Tuesday, May 01, 2007

Shultzing at the DoJ Continues

By Cernig

"To shultz" - to be defined as the action of not being aware of what's going on by virtue of deliberately looking the other way. It is, of course, based on Sgt. Schultz of Hogan's Heroes fame, who always went out of his way to know nothing and proclaimed the fact often and is most often used in cases where someone knows that if they are aware of what is going on then they will be held partly responsible for it.

It's going to be a very useful verb in the last two years of the Bush presidency.

Paul Kiel at TPM Muckraker today writes:
We were all treated to Gonzales' historical display of bumbling amnesia before the Senate Judiciary Committee a couple of weeks ago. Now we learn that the second in command, Paul McNulty, wasn't really in the loop, either. From The Washington Post:
Deputy Attorney General Paul J. McNulty told congressional investigators that he had limited involvement in the firing last year of eight U.S. attorneys and that he did not choose any to be removed, congressional aides familiar with his statements said yesterday.

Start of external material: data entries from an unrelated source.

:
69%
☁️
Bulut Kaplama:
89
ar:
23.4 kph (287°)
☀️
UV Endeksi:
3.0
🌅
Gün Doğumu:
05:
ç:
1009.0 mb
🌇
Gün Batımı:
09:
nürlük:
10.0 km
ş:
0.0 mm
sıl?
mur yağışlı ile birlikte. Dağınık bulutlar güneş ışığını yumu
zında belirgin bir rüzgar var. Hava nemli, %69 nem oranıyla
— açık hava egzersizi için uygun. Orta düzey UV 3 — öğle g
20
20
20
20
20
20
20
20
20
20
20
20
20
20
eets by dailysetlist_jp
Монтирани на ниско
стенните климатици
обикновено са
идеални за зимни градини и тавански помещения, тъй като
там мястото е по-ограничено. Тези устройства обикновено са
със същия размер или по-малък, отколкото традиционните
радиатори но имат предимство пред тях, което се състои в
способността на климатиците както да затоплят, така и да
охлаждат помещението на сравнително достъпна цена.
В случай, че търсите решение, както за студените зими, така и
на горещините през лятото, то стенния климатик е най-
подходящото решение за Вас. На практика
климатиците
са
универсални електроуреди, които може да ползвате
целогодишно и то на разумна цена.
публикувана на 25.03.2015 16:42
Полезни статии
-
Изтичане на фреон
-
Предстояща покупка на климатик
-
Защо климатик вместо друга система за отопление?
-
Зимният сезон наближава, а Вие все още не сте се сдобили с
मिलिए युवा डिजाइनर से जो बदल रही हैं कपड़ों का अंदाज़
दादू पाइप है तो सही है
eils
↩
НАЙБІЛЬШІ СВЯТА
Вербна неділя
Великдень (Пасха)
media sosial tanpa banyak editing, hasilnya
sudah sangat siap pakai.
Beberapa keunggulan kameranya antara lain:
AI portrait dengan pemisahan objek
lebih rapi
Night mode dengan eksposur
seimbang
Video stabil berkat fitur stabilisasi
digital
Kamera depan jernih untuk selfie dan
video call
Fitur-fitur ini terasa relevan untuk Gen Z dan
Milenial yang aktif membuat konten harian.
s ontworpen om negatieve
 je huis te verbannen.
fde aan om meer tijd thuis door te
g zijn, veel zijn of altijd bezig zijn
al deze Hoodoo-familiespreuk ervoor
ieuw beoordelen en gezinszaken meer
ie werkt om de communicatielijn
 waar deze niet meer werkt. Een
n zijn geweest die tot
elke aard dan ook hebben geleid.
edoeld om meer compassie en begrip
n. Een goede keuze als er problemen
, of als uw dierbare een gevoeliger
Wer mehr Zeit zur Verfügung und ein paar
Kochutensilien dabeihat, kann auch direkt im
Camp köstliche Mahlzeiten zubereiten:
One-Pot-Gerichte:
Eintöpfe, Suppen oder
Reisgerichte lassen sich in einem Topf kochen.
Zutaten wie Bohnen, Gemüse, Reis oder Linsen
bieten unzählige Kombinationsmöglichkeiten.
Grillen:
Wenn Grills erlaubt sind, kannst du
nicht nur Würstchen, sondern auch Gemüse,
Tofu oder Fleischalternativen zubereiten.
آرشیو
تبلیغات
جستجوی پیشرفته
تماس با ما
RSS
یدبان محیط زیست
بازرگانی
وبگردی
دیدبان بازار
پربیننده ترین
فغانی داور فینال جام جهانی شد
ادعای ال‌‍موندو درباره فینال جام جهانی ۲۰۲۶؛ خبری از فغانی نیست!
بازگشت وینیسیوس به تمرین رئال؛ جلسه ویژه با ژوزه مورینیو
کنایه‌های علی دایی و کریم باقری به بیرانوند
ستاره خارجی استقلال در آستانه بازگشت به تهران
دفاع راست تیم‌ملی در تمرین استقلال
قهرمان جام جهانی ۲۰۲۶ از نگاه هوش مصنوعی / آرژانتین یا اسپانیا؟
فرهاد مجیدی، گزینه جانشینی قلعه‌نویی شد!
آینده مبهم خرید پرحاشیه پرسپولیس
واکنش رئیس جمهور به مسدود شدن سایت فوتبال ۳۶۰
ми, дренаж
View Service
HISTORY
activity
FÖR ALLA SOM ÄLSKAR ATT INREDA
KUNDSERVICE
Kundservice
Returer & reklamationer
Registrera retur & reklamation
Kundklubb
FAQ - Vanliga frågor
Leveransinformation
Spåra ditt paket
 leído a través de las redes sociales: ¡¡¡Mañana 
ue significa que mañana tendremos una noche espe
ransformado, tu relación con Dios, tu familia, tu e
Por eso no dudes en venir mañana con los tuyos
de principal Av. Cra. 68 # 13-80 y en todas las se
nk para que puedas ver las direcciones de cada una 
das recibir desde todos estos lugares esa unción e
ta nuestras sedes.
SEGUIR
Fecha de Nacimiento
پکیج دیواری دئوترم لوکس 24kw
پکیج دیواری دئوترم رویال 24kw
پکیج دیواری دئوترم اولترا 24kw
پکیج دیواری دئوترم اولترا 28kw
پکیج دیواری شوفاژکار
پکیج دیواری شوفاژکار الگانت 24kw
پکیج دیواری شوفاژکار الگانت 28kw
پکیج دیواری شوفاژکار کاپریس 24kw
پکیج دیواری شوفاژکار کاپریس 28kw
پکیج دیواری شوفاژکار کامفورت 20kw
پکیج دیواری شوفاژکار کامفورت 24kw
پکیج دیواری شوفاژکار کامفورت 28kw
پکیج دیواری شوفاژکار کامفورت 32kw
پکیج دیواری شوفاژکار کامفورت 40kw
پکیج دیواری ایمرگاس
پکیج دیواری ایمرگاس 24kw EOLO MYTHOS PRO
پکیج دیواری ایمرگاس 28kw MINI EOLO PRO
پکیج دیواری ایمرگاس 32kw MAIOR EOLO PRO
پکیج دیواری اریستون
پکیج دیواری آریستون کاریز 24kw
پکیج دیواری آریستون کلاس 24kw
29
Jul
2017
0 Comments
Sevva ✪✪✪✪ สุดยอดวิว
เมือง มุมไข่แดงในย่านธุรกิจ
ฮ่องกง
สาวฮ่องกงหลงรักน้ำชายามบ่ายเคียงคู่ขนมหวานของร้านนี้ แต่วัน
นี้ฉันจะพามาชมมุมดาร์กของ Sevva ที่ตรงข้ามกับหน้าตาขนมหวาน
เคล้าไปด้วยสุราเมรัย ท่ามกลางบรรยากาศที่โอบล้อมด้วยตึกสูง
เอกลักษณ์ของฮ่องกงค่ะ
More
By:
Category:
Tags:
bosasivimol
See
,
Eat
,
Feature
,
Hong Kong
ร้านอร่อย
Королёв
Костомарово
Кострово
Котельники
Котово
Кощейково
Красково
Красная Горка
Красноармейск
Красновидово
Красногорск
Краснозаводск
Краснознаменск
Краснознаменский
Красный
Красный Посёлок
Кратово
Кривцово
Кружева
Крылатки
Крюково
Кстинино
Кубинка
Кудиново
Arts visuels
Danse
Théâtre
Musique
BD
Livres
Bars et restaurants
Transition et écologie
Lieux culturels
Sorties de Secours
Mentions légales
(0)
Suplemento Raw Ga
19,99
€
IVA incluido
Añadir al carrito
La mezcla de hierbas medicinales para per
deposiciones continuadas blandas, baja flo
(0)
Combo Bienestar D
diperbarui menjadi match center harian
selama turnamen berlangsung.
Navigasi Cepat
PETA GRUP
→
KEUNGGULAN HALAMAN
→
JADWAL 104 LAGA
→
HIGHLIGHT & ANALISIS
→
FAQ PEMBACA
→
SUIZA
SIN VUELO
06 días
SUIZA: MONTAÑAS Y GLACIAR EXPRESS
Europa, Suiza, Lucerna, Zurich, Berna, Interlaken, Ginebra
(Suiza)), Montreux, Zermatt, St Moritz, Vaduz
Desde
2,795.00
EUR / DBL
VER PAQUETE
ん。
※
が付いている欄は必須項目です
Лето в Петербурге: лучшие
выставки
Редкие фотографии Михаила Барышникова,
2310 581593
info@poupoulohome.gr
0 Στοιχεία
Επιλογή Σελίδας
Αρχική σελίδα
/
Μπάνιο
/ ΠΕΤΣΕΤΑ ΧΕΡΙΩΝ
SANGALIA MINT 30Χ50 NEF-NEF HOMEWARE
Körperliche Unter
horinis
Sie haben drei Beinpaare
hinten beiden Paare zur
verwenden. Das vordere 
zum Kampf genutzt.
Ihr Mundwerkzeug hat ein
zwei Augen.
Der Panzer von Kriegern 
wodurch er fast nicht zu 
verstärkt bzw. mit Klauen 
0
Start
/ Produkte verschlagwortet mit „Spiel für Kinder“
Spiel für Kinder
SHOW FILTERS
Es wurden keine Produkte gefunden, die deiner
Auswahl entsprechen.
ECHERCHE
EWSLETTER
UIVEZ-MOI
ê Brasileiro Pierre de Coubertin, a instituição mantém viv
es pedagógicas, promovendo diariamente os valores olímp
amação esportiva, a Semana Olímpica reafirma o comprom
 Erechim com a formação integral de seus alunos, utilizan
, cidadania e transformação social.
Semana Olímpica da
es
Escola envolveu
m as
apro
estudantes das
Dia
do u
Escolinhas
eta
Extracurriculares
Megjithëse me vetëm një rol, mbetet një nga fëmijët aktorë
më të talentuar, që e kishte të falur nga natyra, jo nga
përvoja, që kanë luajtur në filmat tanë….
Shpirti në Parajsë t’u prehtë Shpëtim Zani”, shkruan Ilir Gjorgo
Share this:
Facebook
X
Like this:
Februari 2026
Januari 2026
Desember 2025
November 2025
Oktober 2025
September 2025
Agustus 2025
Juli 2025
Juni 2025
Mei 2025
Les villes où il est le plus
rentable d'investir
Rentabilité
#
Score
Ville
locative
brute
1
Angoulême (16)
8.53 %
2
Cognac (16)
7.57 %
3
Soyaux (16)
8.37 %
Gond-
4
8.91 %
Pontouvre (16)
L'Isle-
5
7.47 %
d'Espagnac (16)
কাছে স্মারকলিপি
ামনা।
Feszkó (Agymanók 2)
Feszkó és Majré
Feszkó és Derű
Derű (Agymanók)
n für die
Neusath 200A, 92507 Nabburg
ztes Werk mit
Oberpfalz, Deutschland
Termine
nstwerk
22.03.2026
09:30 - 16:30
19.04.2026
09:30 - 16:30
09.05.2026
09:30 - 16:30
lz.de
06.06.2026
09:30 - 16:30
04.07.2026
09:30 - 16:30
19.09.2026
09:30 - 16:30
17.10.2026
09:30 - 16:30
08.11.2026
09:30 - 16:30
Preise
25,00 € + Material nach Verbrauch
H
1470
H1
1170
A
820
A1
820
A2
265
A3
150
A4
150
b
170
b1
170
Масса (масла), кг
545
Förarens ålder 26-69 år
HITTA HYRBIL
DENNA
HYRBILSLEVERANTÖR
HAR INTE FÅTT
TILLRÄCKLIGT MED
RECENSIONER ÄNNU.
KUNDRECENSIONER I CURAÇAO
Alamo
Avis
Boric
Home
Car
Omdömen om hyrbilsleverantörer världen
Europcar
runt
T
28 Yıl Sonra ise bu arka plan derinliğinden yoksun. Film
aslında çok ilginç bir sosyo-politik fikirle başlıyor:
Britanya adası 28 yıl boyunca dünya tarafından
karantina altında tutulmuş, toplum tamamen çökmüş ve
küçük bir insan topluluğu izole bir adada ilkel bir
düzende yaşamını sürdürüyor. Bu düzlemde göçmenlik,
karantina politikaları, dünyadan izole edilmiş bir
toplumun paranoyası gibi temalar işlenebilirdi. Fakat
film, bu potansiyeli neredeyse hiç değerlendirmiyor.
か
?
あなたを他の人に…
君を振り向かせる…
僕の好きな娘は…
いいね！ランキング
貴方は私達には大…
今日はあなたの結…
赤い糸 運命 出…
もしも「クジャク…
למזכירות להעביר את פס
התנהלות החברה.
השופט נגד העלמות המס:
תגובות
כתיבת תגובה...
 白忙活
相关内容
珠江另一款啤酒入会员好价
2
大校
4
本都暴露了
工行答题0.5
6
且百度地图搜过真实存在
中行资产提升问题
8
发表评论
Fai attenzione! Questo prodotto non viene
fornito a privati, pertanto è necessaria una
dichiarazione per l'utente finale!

McNulty said he provided erroneous testimony to Congress in February because he had not been informed that Attorney General Alberto R. Gonzales and his aides had been working with the White House on the firings for nearly two years, the congressional aides said.
Put this together with the news yesterday that McNulty, along with other members of the senior leadership in the department, had been cut out of the hiring and firing process for junior political appointees, and it's clear that he really didn't have much to do with running the place. From all evidence, that responsibility fell to Kyle Sampson and Monica Goodling, two young aides who acted as little more than proxies for the White House.

As Sen. Chuck Schumer (D-NY) puts it: "If the top folks at DOJ weren't the key decision-makers, it's less likely that lower-down people at DOJ were, and much more likely that people in the White House were making the major decisions."
I posted on this story yesterday too, and ommitted the stuff about McNulty and others being cut out of the loop as decisions were made to take their authority to hire and fire their own staff away from them.

The reason I did so is that I don't believe that they could have been cut out of the loop without their passive aquiesence in doing so. We're talking about powerful administration officials in their own right, heading their own staff's and no doubt playing officie politics while doing their jobs just like every other large organisation in existence. They must have known something was happening and decided to schultz the whole thing. Secondly, at some point they had to have been told they could no longer hire or fire as they used to be able to - and each had the option then to make a stink about it but didn't.

McNulty and other senior DoJ officials thus shultzed the whole issue in order to allow politicization which they had to have had a good idea was an administration aim.